What was your first gig?

It was a Coors Light Super Talent Showcase at some hotel ballroom in Northern Virginia.

What was it like to go onstage for the first time?

It was great because I didn’t know what I was doing, never been to a comedy club, had no idea that it could go horribly wrong. I was just so oblivious to what I was getting into that I was able to have fun. I wasn’t nervous or anything, just got up and told jokes because that’s how I saw people do it on TV and people would laugh. And that’s what happened.

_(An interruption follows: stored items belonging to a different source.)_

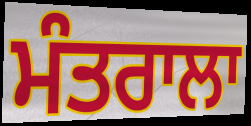
ਮੰਤਰਾਲਾ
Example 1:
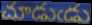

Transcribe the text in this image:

చూడుఁడు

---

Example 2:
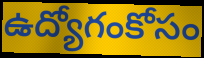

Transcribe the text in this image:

ఉద్యోగంకోసం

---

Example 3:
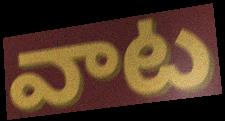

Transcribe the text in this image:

వాట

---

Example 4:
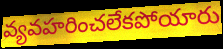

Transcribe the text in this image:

వ్యవహరించలేకపోయారు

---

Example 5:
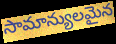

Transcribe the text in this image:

సామాన్యులమైన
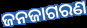
ଜନଜାଗରଣ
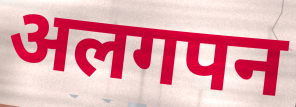
अलगपन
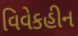
વિવેકહીન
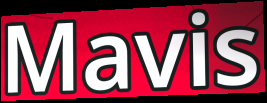
Mavis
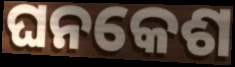
ଘନକେଶ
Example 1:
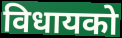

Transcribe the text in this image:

विधायको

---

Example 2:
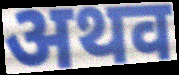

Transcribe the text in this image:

अथव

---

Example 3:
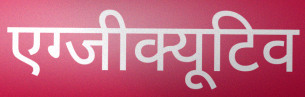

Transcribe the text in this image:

एग्जीक्यूटिव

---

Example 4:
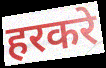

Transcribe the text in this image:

हरकरे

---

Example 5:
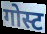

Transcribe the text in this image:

गोस्ट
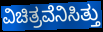
ವಿಚಿತ್ರವೆನಿಸಿತ್ತು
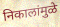
निकालांमुळे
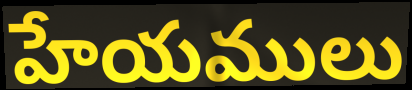
హేయములు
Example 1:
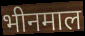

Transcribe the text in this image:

भीनमाल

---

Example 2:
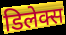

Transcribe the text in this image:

डिलेक्स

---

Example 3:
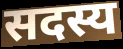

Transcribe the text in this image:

सदस्य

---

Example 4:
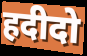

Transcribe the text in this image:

हदीदो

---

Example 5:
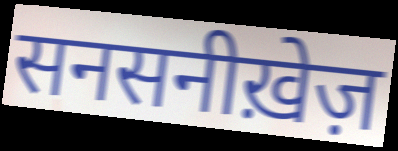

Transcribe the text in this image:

सनसनीख़ेज़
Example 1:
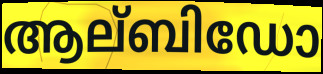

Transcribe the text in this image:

ആല്ബിഡോ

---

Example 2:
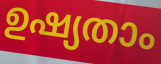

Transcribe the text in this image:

ഉഷ്യതാം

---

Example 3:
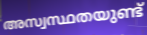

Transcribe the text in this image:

അസ്വസ്ഥതയുണ്ട്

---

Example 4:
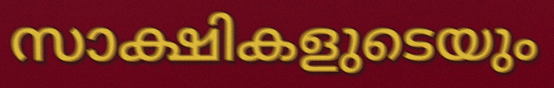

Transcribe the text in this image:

സാക്ഷികളുടെയും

Luckily, the guy who emceed the show was Andy Evans—he’s still in DC, one of the working local comics. And he said, “Hey, where have you been? I’ve never seen you at the clubs.” I said, “I don’t know where the clubs are.” He said, “Well, you’re good.” And he pretty much took me under his wing. I still talk to him. He showed me around different comedy clubs and helped me out with material. I just stayed with it.

Were you worried about telling certain jokes about your job?

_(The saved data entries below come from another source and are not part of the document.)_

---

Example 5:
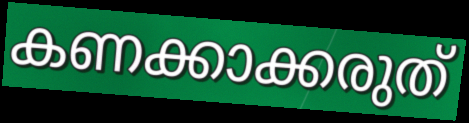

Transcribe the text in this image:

കണക്കാക്കരുത്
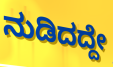
ನುಡಿದದ್ದೇ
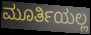
ಮೂರ್ತಿಯಲ್ಲ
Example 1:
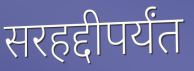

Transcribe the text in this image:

सरहद्दीपर्यंत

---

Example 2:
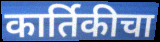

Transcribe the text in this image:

कार्तिकीचा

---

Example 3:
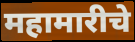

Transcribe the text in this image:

महामारीचे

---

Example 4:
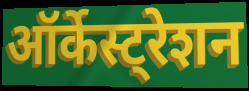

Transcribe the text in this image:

ऑर्केस्ट्रेशन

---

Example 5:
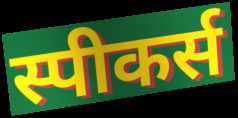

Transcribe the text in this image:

स्पीकर्स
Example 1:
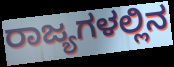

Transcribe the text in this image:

ರಾಜ್ಯಗಳಲ್ಲಿನ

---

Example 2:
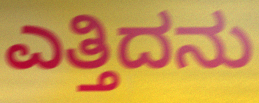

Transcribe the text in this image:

ಎತ್ತಿದನು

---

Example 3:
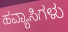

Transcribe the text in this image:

ಹವ್ಯಾಸಿಗಳು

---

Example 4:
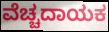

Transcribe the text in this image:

ವೆಚ್ಚದಾಯಕ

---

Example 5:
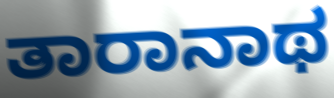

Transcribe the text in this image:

ತಾರಾನಾಥ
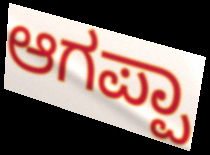
ಆಗಪ್ಪಾ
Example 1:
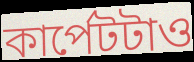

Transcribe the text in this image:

কার্পেটটাও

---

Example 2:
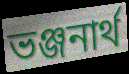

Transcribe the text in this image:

ভঞ্জনার্থ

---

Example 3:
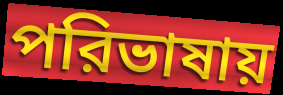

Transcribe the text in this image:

পরিভাষায়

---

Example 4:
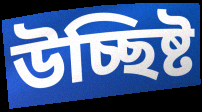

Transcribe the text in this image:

উচ্ছিষ্ট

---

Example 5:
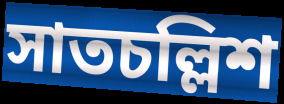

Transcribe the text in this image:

সাতচল্লিশ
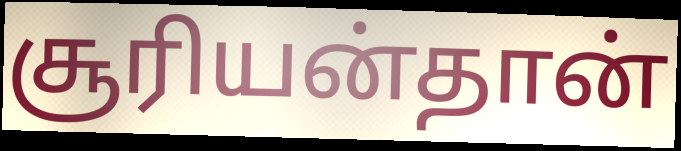
சூரியன்தான்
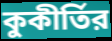
কুকীর্তির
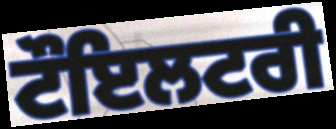
ਟੌਇਲਟਰੀ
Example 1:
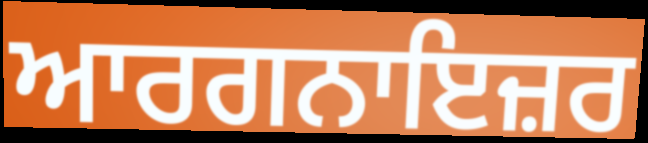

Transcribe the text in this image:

ਆਰਗਨਾਇਜ਼ਰ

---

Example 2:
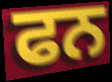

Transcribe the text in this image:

ਫਨ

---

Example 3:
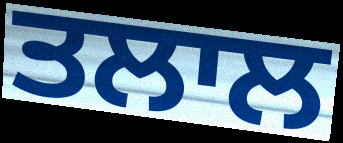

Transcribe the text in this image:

ਤਲਾਲ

I didn’t do any NSA jokes. Back then you couldn’t even tell people that you worked for NSA. I think you had to say it was the Maryland Procurement Office or something.

Are there different kinds of Washington humor—street humor versus political humor?

I started out working at the Comedy Café, at Garvin’s, at a place in Greenbelt. There’s political humor, there’s observational humor. Dave Chappelle was doing standup when I was doing standup. Dave did not necessarily do political humor. It was more personalized, but he still spoke about Washington. You know, back then, crack was huge in Washington, and he would talk about how he was too nerdy to sell crack. So it was still very DC.

DC was the world, but comedians had different ways they spoke about it—or how DC spoke to them.

You worked the White House Correspondents’ Dinner. Is it true they told you just before going on not to use the F-word or curse or use the N-word in terms of describing someone’s race?

Yeah, I was getting dressed when my publicist told me. We both thought it was very funny. It wasn’t like a shocker, you know. It was to me common sense, but it was just funny that they felt like they needed to tell me that.

Did you speak to the Obamas?

Yes, I met both of them. They just made me so very comfortable. Very warm. When they speak to you, you really feel like they’re actually just talking to you at the same time there’s hundreds of people swarming around them, vying for their attention. They met my family, and I was with some friends. We did some pictures. They were just great.